The part that wasn't great was when the 18 year old called and wanted to come over to "talk". I have been avoiding him for a few days because I told him I wanted to explore our relationship past sex, like, do we have anything in common? I just used that line because I can't tell him my friends made me sign that contract saying I wouldn't have sex for three months, but I guess this is part of the "learning" process; Sleeping with someone who I would also consider a "friend" or something. Guess what I found. The second I cut off the sex his ego went into a tailspin and he started acting like an asshole. So he came over and watched the movie with me. Of course he tried to have sex with me and I told him no. And then I had an epiphany- I really did just like him because the sex made me feel special. And now, he didn't make me feel so good. So I just turned to him and said, "It's like I'm Heath. Get it? I quit." I was kind of hoping he'd quote Jake and be like, "I wish I knew how to quit you." I think if he had said that I would have caved in and had sex with him. But he didn't. He cried a bit but I don't care. He's too young to understand. Wow, did I just say that? Does that make me old enough to?

Last night Jean had a date with like, a trillionaire, and it went really well. I am so jealous. Where can I find one of those?
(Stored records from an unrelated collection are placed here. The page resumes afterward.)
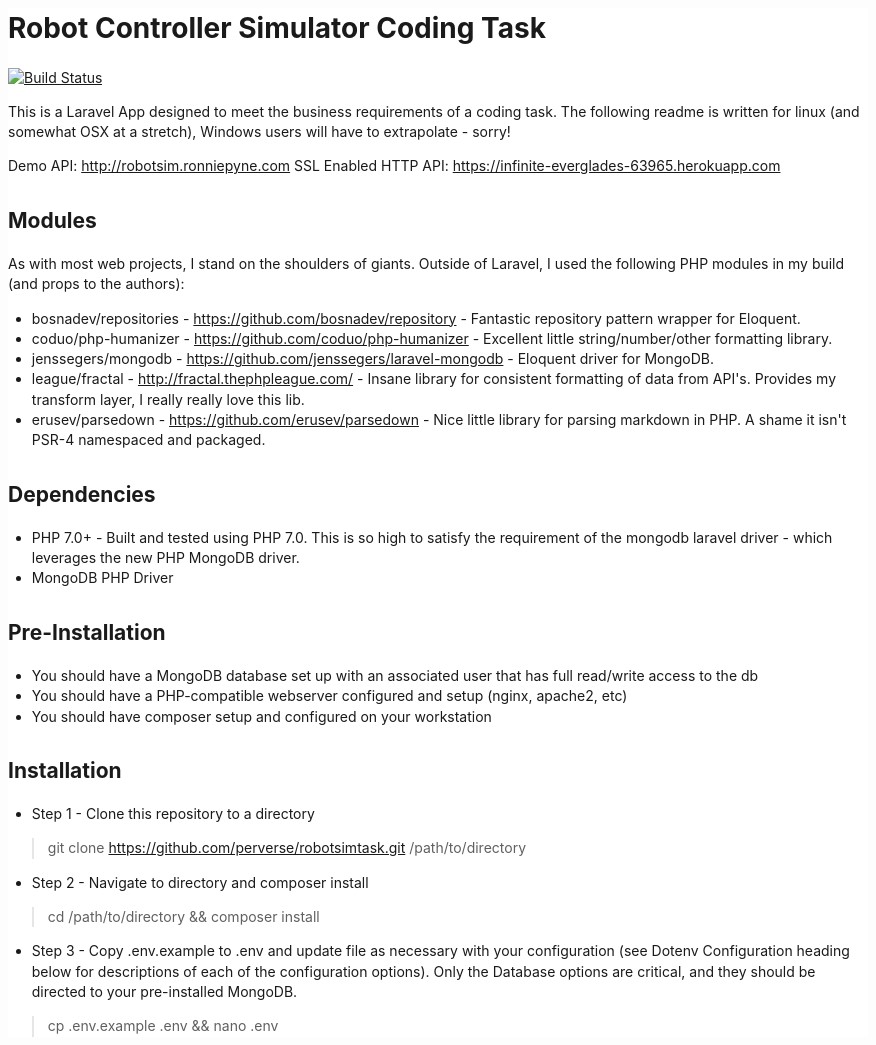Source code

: # Robot Controller Simulator Coding Task
[![Build Status](https://travis-ci.org/perverse/robotsimtask.svg?branch=master)](https://travis-ci.org/perverse/robotsimtask)

This is a Laravel App designed to meet the business requirements of a coding task. The following readme is written for linux (and somewhat OSX at a stretch), Windows users will have to extrapolate - sorry!

Demo API: http://robotsim.ronniepyne.com
SSL Enabled HTTP API: https://infinite-everglades-63965.herokuapp.com

## Modules

As with most web projects, I stand on the shoulders of giants. Outside of Laravel, I used the following PHP modules in my build (and props to the authors):

* bosnadev/repositories - https://github.com/bosnadev/repository - Fantastic repository pattern wrapper for Eloquent.
* coduo/php-humanizer - https://github.com/coduo/php-humanizer - Excellent little string/number/other formatting library.
* jenssegers/mongodb - https://github.com/jenssegers/laravel-mongodb - Eloquent driver for MongoDB.
* league/fractal - http://fractal.thephpleague.com/ - Insane library for consistent formatting of data from API's. Provides my transform layer, I really really love this lib.
* erusev/parsedown - https://github.com/erusev/parsedown - Nice little library for parsing markdown in PHP. A shame it isn't PSR-4 namespaced and packaged.

## Dependencies

* PHP 7.0+ - Built and tested using PHP 7.0. This is so high to satisfy the requirement of the mongodb laravel driver - which leverages the new PHP MongoDB driver.
* MongoDB PHP Driver

## Pre-Installation

* You should have a MongoDB database set up with an associated user that has full read/write access to the db
* You should have a PHP-compatible webserver configured and setup (nginx, apache2, etc)
* You should have composer setup and configured on your workstation

## Installation

* Step 1 - Clone this repository to a directory
> git clone https://github.com/perverse/robotsimtask.git /path/to/directory

* Step 2 - Navigate to directory and composer install
> cd /path/to/directory && composer install

* Step 3 - Copy .env.example to .env and update file as necessary with your configuration (see Dotenv Configuration heading below for descriptions of each of the configuration options). Only the Database options are critical, and they should be directed to your pre-installed MongoDB.
> cp .env.example .env && nano .env
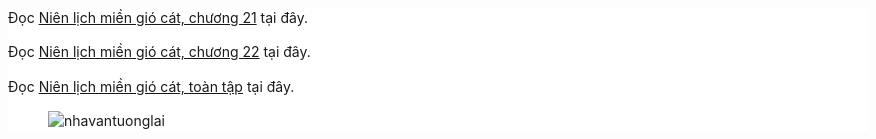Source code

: Đọc [Niên lịch miền gió cát, chương 21](https://nhavantuonglai.com/article/aldo-leopold-nien-lich-mien-gio-cat-chuong-21) tại đây.

Đọc [Niên lịch miền gió cát, chương 22](https://nhavantuonglai.com/article/aldo-leopold-nien-lich-mien-gio-cat-chuong-22) tại đây.

Đọc [Niên lịch miền gió cát, toàn tập](https://data.nhavantuonglai.com/ebook/aldo-leopold-nien-lich-mien-gio-cat.pdf) tại đây.

<figure><img src="https://data.nhavantuonglai.com/image/illustrations/cover-nhavantuonglai-com-0112.jpg" alt="nhavantuonglai" title="nhavantuonglai" height=100% width=100%><figcaption><p></p></figcaption></figure>
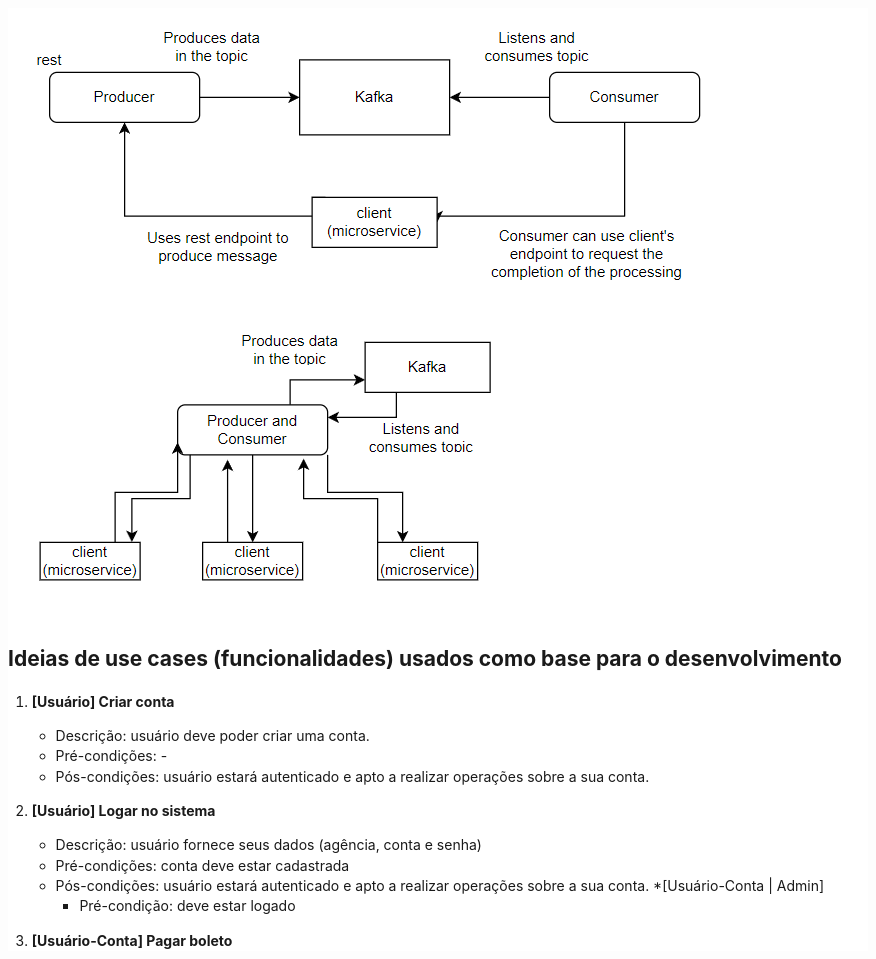 ![Kafka Image 2](./doc/kafka-2.png)
![Kafka Image 3](./doc/kafka-3.png)

## Ideias de use cases (funcionalidades) usados como base para o desenvolvimento

1. **[Usuário] Criar conta**

   - Descrição: usuário deve poder criar uma conta.
   - Pré-condições: -
   - Pós-condições: usuário estará autenticado e apto a realizar operações sobre a sua conta.

2. **[Usuário] Logar no sistema**

   - Descrição: usuário fornece seus dados (agência, conta e senha)
   - Pré-condições: conta deve estar cadastrada
   - Pós-condições: usuário estará autenticado e apto a realizar operações sobre a sua conta. \*[Usuário-Conta | Admin]
     - Pré-condição: deve estar logado

3. **[Usuário-Conta] Pagar boleto**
I tried to give her some advice but she got all huffy with me and was like, "I don't want your help" but later I know she took it because the date went great and my pointers are foolproof. Touch the hair + slow lean in x hand on thigh = I'm interested. Good for her; did I mention I was jealous?

Okay, so Sophie had a stupid corporate art show at Chase Manhattan, and that guy from SNL I met at that party was there! Oh, I worked that angle. I was like, "Hey, [You]" (I won't use his real name), "Remember me? This is my friend's work. You should buy it", and he did! Then he asked me to come back to his place and I had to say no... This contract is killing me. Then Sophie got his number. She better give me a commission on that photograph.

Bonnie is doing great but the move wrecked her. The apartment is so stupid it's retarded. I have got to stop using that word around her because she's pregnant and it is a very sensitive subject. I ran into Greg yesterday too, and he is just glowing. There's something about some men and babies. Like, there's guys who care and guys who don't. The guys who do are so into it you'd think they'd be willing to have the baby inside of them for 9 months. Then again most guys don't mind having beer bellies; it's a status thing. He was so happy but also kind of looked like a protective lion, ready to pounce if anyone got near his lioness and cubs. It's so feral.

Well, off to job #2. Did I mention I have my first assignment with the arts review website? I'm going to see this off-off-off Broadway play about these two guys. I hope they are cowboys.